Office bosses are among the latest converts to deep cleaning. In an era of hot desking, workstations have a hard life. They're used every day, often by different people. Keyboards, mice and other equipment become breeding grounds for bacteria.
Ultrasonic cleaning - a technique that's being used in the NHS's £50m deep clean programme - is unleashing something of a revolution in the cleaning world. It works by transmitting ultra-high frequency sound through heated tap water, which contains special detergents.
Move over Kim and Aggie, here comes the science
This causes microscopic bubbles to form in every crevice of the submersed piece of equipment, known as cavitation. The bubbles collapse almost immediately and these thousands of implosions per second result in the deep-cleaning action.
The equipment is dipped several times for up to 10 seconds. A heated blow gun is used to take off excess water and the equipment is then placed in a special drying oven.
Despite water being involved in the process almost anything can be ultrasonically cleaned, from televisions and computers to toys and wedding dresses. Only materials such as paper and wood, which swell in water, are beyond the ultrasonic range.
"It really is amazing technology," says Stephen Yendley, director of Ultrasonic Machines UK Ltd. "The science behind it was first used in World War I to clean weapons. It's a good tool for hospitals to fight bugs.

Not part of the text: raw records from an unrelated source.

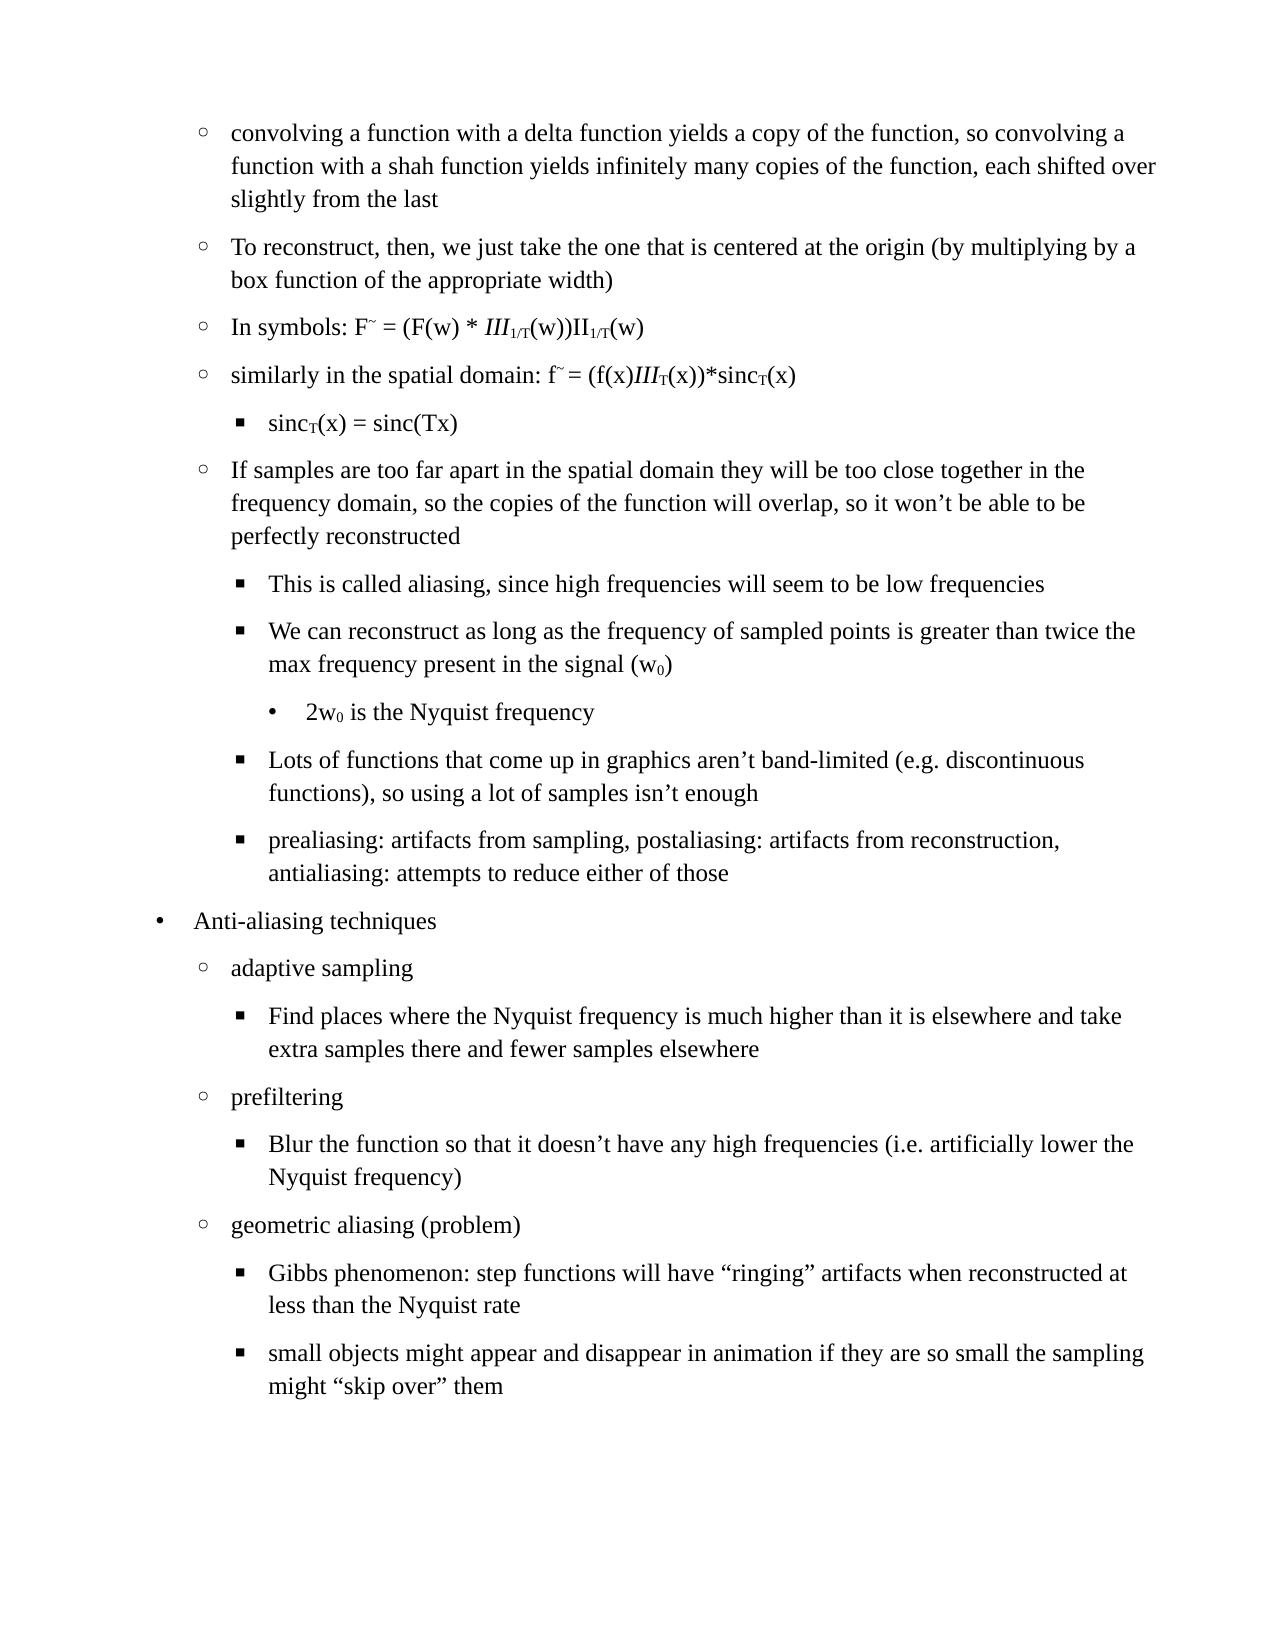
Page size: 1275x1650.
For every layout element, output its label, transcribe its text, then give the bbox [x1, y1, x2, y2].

list geometric aliasing (problem) [193, 1210, 1157, 1239]
list This is called aliasing, since high frequencies will seem to be low frequencies [231, 569, 1157, 598]
list Anti-aliasing techniques [156, 906, 1157, 935]
list If samples are too far apart in the spatial domain they will be too close together in the frequency domain, so the copies of the function will overlap, so it won’t be able to be perfectly reconstructed [193, 455, 1157, 550]
list 2w0 is the Nyquist frequency [268, 697, 1157, 726]
list Gibbs phenomenon: step functions will have “ringing” artifacts when reconstructed at less than the Nyquist rate [231, 1258, 1157, 1319]
list Find places where the Nyquist frequency is much higher than it is elsewhere and take extra samples there and fewer samples elsewhere [231, 1001, 1157, 1063]
list prefiltering [193, 1082, 1157, 1111]
list similarly in the spatial domain: f~ = (f(x)IIIT(x))*sincT(x) [193, 360, 1157, 389]
list small objects might appear and disappear in animation if they are so small the sampling might “skip over” them [231, 1338, 1157, 1400]
list prealiasing: artifacts from sampling, postaliasing: artifacts from reconstruction, antialiasing: attempts to reduce either of those [231, 825, 1157, 887]
list In symbols: F~ = (F(w) * III1/T(w))II1/T(w) [193, 312, 1157, 341]
list sincT(x) = sinc(Tx) [231, 408, 1157, 436]
list We can reconstruct as long as the frequency of sampled points is greater than twice the max frequency present in the signal (w0) [231, 616, 1157, 678]
list convolving a function with a delta function yields a copy of the function, so convolving a function with a shah function yields infinitely many copies of the function, each shifted over slightly from the last [193, 118, 1157, 213]
list To reconstruct, then, we just take the one that is centered at the origin (by multiplying by a box function of the appropriate width) [193, 232, 1157, 293]
list adaptive sampling [193, 953, 1157, 982]
list Blur the function so that it doesn’t have any high frequencies (i.e. artificially lower the Nyquist frequency) [231, 1129, 1157, 1191]
list Lots of functions that come up in graphics aren’t band-limited (e.g. discontinuous functions), so using a lot of samples isn’t enough [231, 745, 1157, 806]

"Almost anything can be cleaned this way and it is environmentally friendly," he claims. "It uses tap water with only two chemicals added and sound waves. The water doesn't need any specialist treatment after the cleaning has been done, it can just go down the drain."

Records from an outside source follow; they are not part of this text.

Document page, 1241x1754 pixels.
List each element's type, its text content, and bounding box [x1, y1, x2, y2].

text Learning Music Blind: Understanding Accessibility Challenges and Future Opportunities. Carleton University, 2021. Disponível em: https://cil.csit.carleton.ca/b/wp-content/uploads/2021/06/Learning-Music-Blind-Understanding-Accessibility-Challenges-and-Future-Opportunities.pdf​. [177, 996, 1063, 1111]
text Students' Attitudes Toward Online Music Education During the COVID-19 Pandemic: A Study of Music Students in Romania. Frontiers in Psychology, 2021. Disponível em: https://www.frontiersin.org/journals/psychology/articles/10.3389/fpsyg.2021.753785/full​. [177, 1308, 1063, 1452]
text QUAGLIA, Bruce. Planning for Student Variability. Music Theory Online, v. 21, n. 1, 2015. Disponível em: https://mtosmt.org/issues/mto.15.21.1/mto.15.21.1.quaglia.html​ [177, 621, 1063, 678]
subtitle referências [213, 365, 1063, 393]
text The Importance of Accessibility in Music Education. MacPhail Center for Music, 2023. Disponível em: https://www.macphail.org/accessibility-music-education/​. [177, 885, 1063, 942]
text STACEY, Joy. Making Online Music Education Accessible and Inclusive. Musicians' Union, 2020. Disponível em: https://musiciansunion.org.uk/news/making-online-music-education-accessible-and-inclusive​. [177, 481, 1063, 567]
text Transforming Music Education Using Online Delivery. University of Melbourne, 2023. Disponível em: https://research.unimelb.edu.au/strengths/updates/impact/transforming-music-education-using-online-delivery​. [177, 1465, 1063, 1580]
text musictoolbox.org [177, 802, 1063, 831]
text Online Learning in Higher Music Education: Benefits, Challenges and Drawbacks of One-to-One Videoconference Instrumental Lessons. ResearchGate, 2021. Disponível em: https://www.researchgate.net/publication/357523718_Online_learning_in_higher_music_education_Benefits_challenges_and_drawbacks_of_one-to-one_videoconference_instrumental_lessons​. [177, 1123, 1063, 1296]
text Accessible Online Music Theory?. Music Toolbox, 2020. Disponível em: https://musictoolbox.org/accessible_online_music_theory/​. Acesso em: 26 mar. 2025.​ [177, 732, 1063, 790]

In one experiment carried out by the company, a plate tested after being cleaned in a dishwasher still had 1,759 bacteria on it. This is an acceptable amount, but the plate washed using ultrasonic technology had just 45 bacteria left.
Many hospitals and other businesses are only just becoming aware of the uses of ultrasonic cleaning. But one area where it is already very popular is fire restoration.
"Often things recovered from a fire are still in good working order but just badly soiled," says Mr Yendley. "Ultrasonic equipment is great for cleaning it all up. It's good environmentally as well because you are reusing stuff, not replacing it."
With the increasing spread of highly drug-resistant bugs, like MRSA, proper cleaning is becoming increasingly important. But ultrasonic cleaning is just part of solution, regular cleaning and maintenance is also needed.
"We talk about standards of cleaning but I don't think a lot of people have them anymore, they just do what they think is enough - no more than that," says Mr Yendley.
"Cleaning properly and regularly is also vital."